The Basics of Traveling to Europe During COVID

If you follow me on any social media, or if you’ve seen me around, you know I spent 8 days in Italy this November! My trip was absolutely amazing, but there were some extra loops to jump through to get to and from Italy due to COVID.

However, despite popular belief, it is absolutely NOT difficult or unsafe to travel to Europe from the US right now. In fact, this is definitely the time to go. Tourists are certainly not back in full force, airline prices are relatively cheap, and so aren’t hotels, busses, trains, etc.

In this post, I’ll be breaking down the logistics I personally dealt with when traveling from Boston to Rome and back this November. (Everything shared is my personal opinion and experience, and in no way is intended to represent specific country COVID guidelines).

I’d also like to mention that my mom & I are fully vaccinated, which is an important detail. If you are not fully vaccinated, I personally do not recommend traveling to Europe for the reasons I will detail below.

The Route:

The route we took to Europe was Boston –> Zurich –> Rome and on the way back it was Rome –> Montreal –> Boston. This means that during our travels we had to deal with 4 different COVID travel protocols which were somewhat confusing and overwhelming.

BOS –> ZHR: On the way there, we were required to show our vaccine cards while checking into our flight in Boston. Aside from that, only our passports were checked while boarding. Like all planes, masks needed to be kept on the entire flight. Once we arrived in Zurich and went through customs, our vaccine cards were requested with our passports. However, unlike the wording on Switzerland’s government website, we were never asked to present our negative COVID test results taken within 72 hours. My mom and I simply got a rapid NATT test 2 days before flying to Europe.

ZHR –> Rome: When we boarded the plane to Rome, I was required to swap out my cloth LuluLemon mask with a surgical mask, as it is Italian law that a surgical mask is worn on all public transport. When we touched down in Rome, we did not go through any form of customs or have any health screening, since our flight landed from a Schengen country.

Rome –> Montreal: Per Canada’s guidelines, we needed to get a molecular test within 72 hours before entering the country, We accidentally got an antigen test, oops. But in the end, it didn’t matter because our test results were never checked in Canada.

When boarding the plane in Rome for Montreal, Air Canada’s flight crew checked our COVID test results twice, but only looked hard enough to find “negative”. In the end, it was clear that was their main concern, not the type of test.

When we landed in Montreal, we went through US customs (which may be why it was so lax). They requested our vaccine cards once and our passports, yet never asked for our COVID test results.

Montreal to Boston: Landing in Boston, we were free to simply exit the plane and go home since we were already checked by US customs in Canada.

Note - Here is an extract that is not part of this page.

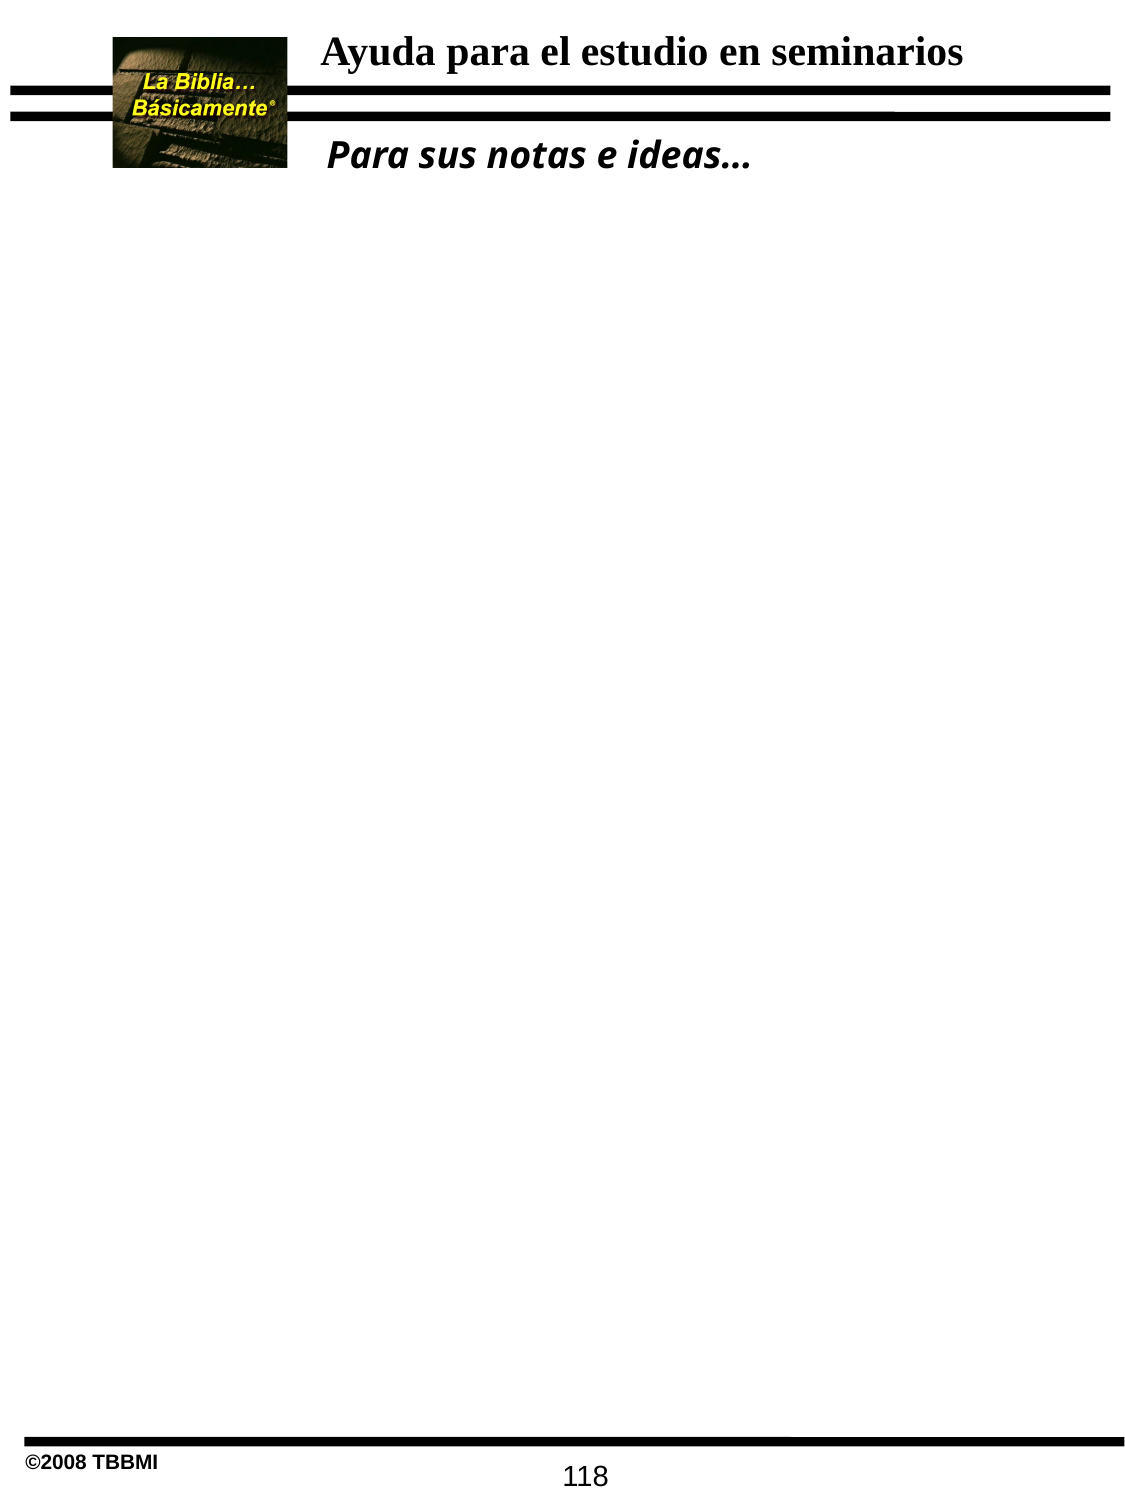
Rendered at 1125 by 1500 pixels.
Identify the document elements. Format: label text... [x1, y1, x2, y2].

COVID Logistics While in Italy:

The most comparable place in the US in terms of COVID standards is New York City. Essentially, it’s the same premise when it comes to showing proof of vaccination

In Italy, just like New York, you generally are asked to show your COVID vaccine card if you’re American (and Green Pass if you’re from the EU) for a variety of activities including:

  • Eating a sit down meal at a restaurant
  • Going into a historic site e.g., the Colosseum
  • Staying at a hotel
  • Potentially if you’re riding public transportation (although mine was never checked in this situation)

In regards to masking, it’s similar to many places in the US- you do not need to wear it when you’re walking outdoors or if you’re sitting outside. However, inside or in historical sites that are outside like the Roman Forum, masks must be worn at all times. You will not be allowed to be inside a store without it.

In terms of COVID Testing getting a test in Italy is SO easy. There are literally testing sites on every street because most pharmacies offer them. They are 15 euro each for a rapid antigen test with results in 5 minutes. The pharmacist gives you a printed and signed document stating you’re negative and you’re all set!

Overall thoughts on international travel during COVID:

Overall, although getting a covid test, carrying your vaccine card, etc is kind of a pain, it’s generally easy to travel to and within Europe if you’re a fully vaccinated American. Like I mentioned above, there were many points where my documents were never checked or barely checked.

Additionally, with the enhanced COVID protocol in Italy in terms of masking and requiring proof of vaccination, I never once was in a setting where I was worried about getting COVID. I’d go so far as to say I felt safer over there than I do here.

If you’ve learned anything from this post, I hope it’s this: Do not wait! Travel to Europe while it’s still not back to the hustle & bustle of pre-COVID!